§ Data extracts:

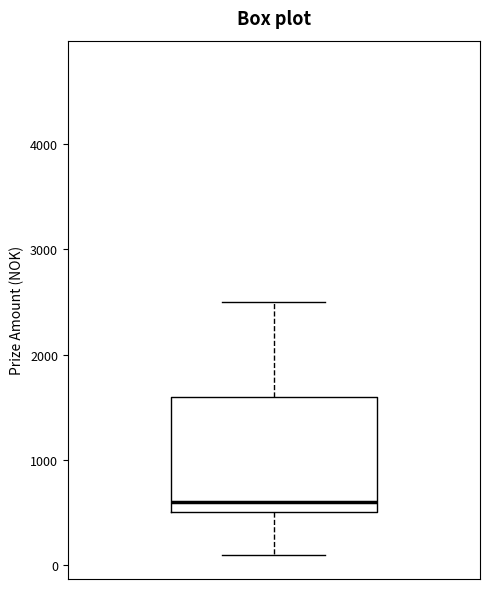

Read this box plot against the y-axis: the position of the median line, the range covered by the box, and the ends of both whiskers. The values are not printed on the chart, so give them approximately, as read against the axis.

median 600, box 500 to 1600, whiskers 100 to 2500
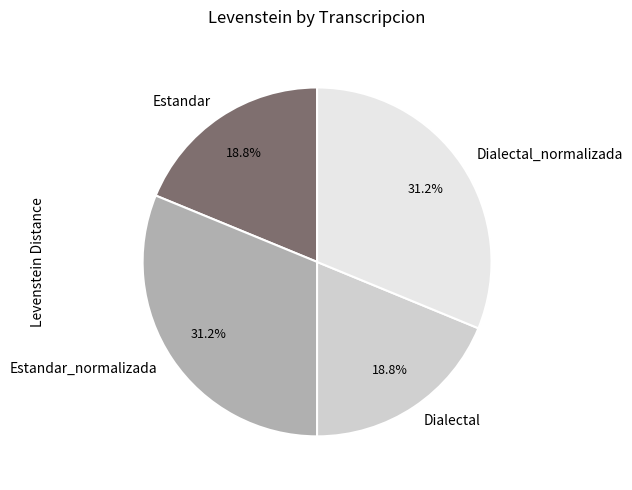

True or false: Estandar accounts for 6% of the total.

False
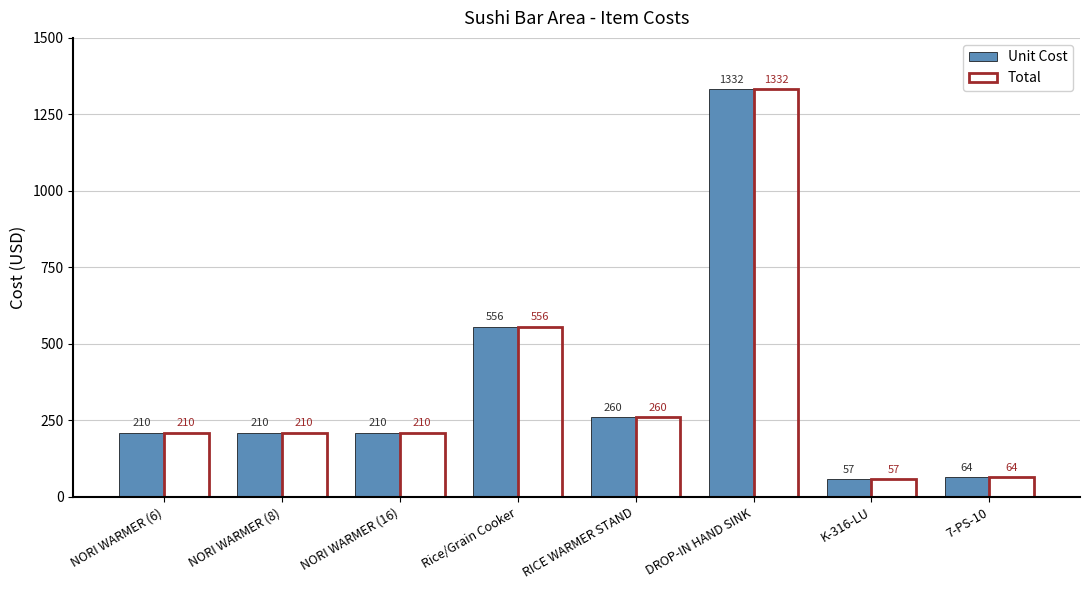

What is the value of the Unit Cost bar at the 5th from the left?

260.0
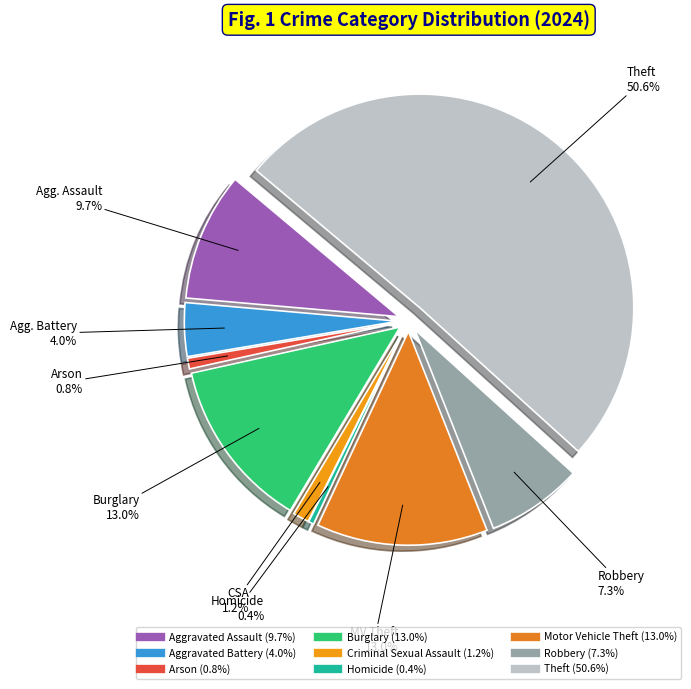

The Arson slice represents 1% of the pie. True or false?

True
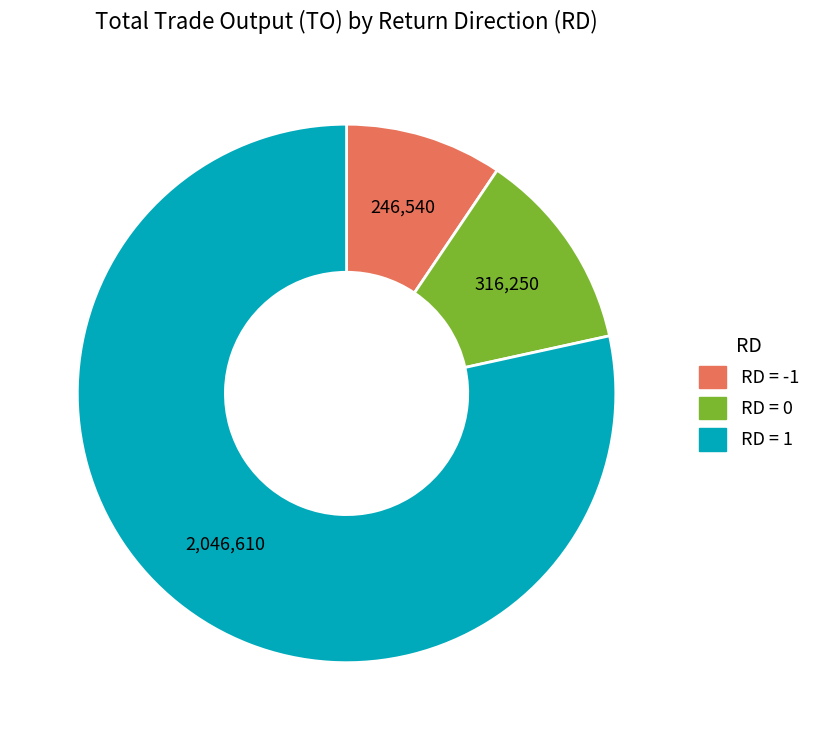

Which slice is the smallest?

RD = -1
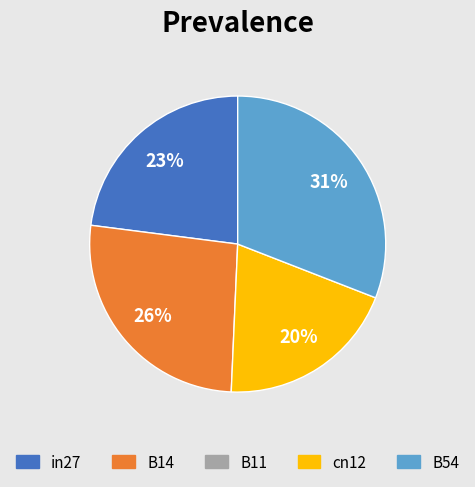

To the nearest percent, what is the average slice percentage?

25%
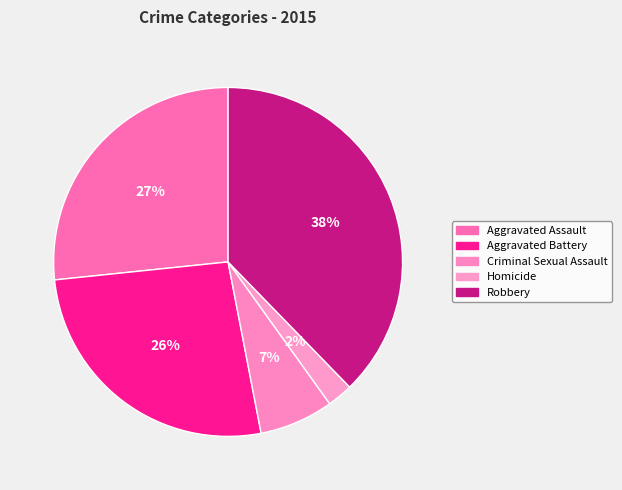

Rank the categories by value from lowest to highest.

Homicide, Criminal Sexual Assault, Aggravated Battery, Aggravated Assault, Robbery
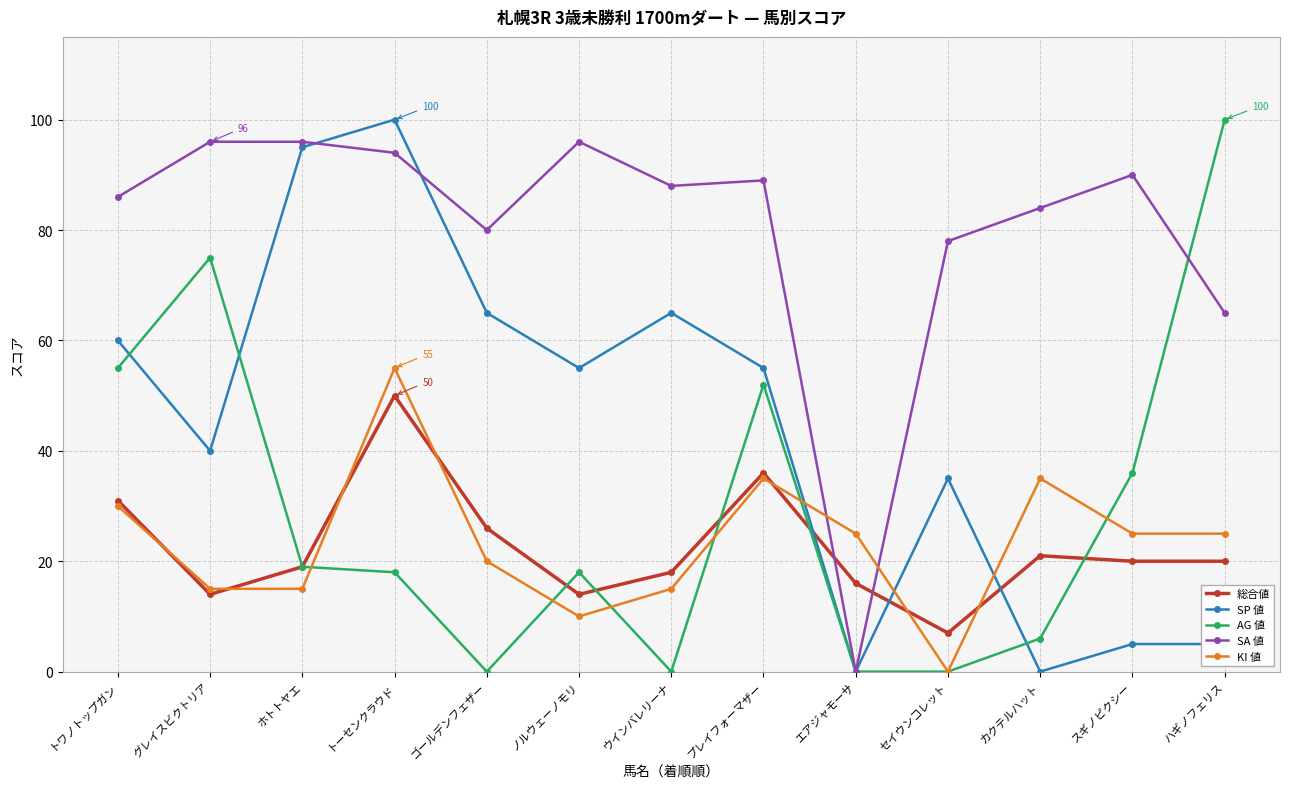

Which series changed the most between トワノトップガン and トーセンクラウド?

SP 値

§ Written task: Count the lines above that contain the string "True", treating uppercase and lowercase letters as different. Give only the number.

§ Exercise response: 3